Research Question
Can we compress multiple tokens into one token and decode them back, creating more efficient transformers?
LLAMA-7b has a hidden size of 4096. Its vocabulary size is 32k. It needs a vector of size 4096 to represent a token like "is" or even a half word. For LLAMA-2-70b, the hidden size is 8192.
I always wondered if this is just too big to represent just one token. For example, if we look at something like sentence transformer, CLIP text encoder or OpenAI embedding APIs, etc. They seem to compress large amount of text into a single vector. Just to have a perspective, OpenAI embedding API can represent a text with up to 8k tokens with just an embedding size of 1536.
Just to be sure, these text embedders have a different objective compared to let say a transformer.

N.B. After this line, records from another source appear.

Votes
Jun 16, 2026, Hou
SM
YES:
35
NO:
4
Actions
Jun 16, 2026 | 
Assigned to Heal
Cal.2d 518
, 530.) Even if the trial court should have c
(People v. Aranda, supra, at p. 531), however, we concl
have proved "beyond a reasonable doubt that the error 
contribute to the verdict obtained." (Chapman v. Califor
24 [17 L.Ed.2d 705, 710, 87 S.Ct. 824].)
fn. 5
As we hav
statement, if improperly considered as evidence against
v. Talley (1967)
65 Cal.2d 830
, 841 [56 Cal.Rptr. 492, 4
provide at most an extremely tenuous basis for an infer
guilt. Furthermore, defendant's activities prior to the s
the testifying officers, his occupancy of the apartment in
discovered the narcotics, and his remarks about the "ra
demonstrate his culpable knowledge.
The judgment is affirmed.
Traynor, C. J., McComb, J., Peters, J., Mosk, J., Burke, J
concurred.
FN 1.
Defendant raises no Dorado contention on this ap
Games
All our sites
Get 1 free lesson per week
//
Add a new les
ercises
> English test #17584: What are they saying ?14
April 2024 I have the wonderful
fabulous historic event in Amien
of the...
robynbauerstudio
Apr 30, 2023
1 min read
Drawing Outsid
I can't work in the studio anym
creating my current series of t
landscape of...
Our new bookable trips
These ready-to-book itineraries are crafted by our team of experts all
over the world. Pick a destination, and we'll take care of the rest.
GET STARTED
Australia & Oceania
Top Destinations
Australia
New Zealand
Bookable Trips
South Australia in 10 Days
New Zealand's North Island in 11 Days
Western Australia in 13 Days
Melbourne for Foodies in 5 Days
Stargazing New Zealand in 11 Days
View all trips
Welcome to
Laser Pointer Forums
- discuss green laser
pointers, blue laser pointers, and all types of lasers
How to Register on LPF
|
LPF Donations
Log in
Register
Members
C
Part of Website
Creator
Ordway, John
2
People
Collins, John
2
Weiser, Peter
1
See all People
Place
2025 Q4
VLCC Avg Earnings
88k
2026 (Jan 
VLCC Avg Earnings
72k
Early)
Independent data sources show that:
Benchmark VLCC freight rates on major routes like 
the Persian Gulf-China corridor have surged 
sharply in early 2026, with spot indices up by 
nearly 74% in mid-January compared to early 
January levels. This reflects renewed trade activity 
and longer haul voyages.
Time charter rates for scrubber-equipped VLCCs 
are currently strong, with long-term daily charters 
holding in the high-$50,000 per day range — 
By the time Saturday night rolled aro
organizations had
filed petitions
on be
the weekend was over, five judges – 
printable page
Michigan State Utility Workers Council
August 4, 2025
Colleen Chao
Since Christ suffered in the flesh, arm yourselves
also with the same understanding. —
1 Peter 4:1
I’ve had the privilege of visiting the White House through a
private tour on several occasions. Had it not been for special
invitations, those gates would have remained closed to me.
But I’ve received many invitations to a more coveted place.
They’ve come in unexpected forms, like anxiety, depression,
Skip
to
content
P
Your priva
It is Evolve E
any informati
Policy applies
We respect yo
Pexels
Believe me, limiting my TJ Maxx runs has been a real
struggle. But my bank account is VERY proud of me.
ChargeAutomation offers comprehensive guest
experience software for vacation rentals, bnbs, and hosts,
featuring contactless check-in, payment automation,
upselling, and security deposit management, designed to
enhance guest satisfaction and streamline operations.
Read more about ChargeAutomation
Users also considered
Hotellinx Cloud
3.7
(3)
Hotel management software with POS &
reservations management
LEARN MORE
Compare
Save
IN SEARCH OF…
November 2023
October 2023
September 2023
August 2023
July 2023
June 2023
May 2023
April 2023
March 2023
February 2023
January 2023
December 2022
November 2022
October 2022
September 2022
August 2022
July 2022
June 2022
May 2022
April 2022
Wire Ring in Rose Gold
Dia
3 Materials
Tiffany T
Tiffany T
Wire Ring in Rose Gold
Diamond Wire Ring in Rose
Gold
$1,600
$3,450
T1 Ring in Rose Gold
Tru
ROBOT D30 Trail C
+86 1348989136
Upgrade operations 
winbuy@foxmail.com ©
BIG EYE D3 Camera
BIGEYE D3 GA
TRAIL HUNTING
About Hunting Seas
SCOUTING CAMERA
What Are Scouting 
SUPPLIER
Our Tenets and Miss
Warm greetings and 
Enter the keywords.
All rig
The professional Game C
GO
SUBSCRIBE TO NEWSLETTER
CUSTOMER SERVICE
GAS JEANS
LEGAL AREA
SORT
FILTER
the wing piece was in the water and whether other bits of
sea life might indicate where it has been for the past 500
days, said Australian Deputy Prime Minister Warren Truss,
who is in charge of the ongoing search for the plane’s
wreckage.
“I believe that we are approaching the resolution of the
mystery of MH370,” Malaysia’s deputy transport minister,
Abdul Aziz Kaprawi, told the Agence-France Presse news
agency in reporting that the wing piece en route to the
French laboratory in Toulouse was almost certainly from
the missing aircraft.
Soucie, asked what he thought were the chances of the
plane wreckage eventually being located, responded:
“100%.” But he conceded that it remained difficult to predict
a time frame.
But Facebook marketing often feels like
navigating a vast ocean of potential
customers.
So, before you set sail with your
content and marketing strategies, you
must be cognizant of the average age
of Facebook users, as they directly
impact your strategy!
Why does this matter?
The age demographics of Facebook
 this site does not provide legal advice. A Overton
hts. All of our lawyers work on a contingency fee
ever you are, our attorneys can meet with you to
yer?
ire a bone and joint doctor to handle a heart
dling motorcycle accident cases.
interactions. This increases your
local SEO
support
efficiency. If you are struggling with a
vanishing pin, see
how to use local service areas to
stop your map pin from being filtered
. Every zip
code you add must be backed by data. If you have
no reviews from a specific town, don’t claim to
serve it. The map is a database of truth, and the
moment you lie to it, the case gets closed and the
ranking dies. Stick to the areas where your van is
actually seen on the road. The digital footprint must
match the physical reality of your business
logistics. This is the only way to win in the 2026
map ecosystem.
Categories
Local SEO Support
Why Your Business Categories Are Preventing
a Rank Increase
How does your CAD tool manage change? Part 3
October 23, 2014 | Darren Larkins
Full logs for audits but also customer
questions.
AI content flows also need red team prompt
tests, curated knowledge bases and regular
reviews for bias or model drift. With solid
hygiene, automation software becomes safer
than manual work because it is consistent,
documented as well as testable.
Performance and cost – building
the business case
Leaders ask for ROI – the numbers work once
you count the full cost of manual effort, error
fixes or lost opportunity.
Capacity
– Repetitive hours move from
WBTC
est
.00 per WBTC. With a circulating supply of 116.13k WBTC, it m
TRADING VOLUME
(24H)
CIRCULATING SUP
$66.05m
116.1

Embedding models are optimized for search-related objectives. And Language models are optimized for next token prediction.
LLAMA-7b
OpenAI Embeddings
So, I wondered if I could combine this somehow. Can we compress multiple tokens into one token and decode those tokens from that one token? Then we can train a new transformer that operates on these 'group tokens' instead of individual ones.
There can be many potential use-cases for such system. Like online knowledge injection, vocabulary extension, and next phrase prediction etc. I leave those exploration to the future work.
Model Architecture

Frozen LLM Base
Pythia 1.4b with 2048 hidden dimension - weights frozen for parameter efficiency
LoRA Adaptation
Low-rank adaptation layers that are trainable while keeping base model frozen
Special Tokens
<Embed> and <Decode> tokens for compression and reconstruction stages
Two-Stage Process
Encoding Stage
Text tokens + <Embed> token → Compressed embedding (context token)
Decoding Stage
Context token + <Decode> token → Perfect reconstruction
Experiment 1: 1-16 Token Compression
Dataset
The Pile dataset, chunks of 1-16 tokens + EoS
Batch Size
64, parameter efficiently fine-tuned
Iterations
~250k iterations until convergence


Key Finding
A hidden size of ~2048 can easily compress an average of 8 tokens into a single vector with near-perfect reconstruction capability.
Experiment 2: Pushing the Limits (1-32 Tokens)
Next step was to investigate how far can I push this. I decided to further fine-tuned this model with token ranges from 1-32 while keeping everything else same.
Extended Range
1-32 tokens (double the previous range)
Batch Size
32 (reduced due to memory constraints)
Same Iterations
Same number of iterations as Experiment 1

Experiment 1
Experiment 2

Insight
The model struggles to compress longer contexts. From the loss curve, it seems if training continued, it might converge, but compute limitations prevented further investigation.
Summary
This project is continuation of my previous post on a quest for long context. I tried to work on many ideas like AutoCompress mentioned above but due to the speed of research, I realized it would be a matter of time before someone would train open source long context llms. For example, this effort (LLAMA-2-32k) by Together Computers is a really good one. So I decide to explore in different directions.
Key Contributions
Efficiency Investigation
Demonstrated that transformer hidden sizes may be overkill for single token representation
Simple Architecture
Presented a simple method to convert pre-trained LLMs into token compression models
Compression Results
Showed 2048 embedding size can compress ~8 tokens losslessly, ~16 tokens with acceptable loss
Future Ideas
Token compression model may not have immediate benefits out of the box. So, I want to share some ideas where and how it may be used. I will also be exploring some of these ideas myself as well.
Transformer Insights
Understanding how transformers compress and decompress concepts, leading to more efficient architectures like growing transformers with increasing embedding dimensions.
Growing Vocabulary
Training transformers with expanding vocabularies for better context length and output quality, enabling domain adaptation and multi-language/domain architectures.
Decode Time Reduction
Massive reduction in inference time: large transformer predicts groups of tokens, smaller transformer decodes the groups.
Context Length Extension
Increasing context length by ~8x through token compression, enabling longer document processing capabilities.
Key Challenge
The main challenge is how to optimally group tokens. A naive approach of grouping adjacent tokens of size 8 may fail when complex information needs compression.
I hope you have enjoyed this essay. Complete source code with model weights is available on GitHub gist. While it is a bit messy, I plan to share a cleaner repo later.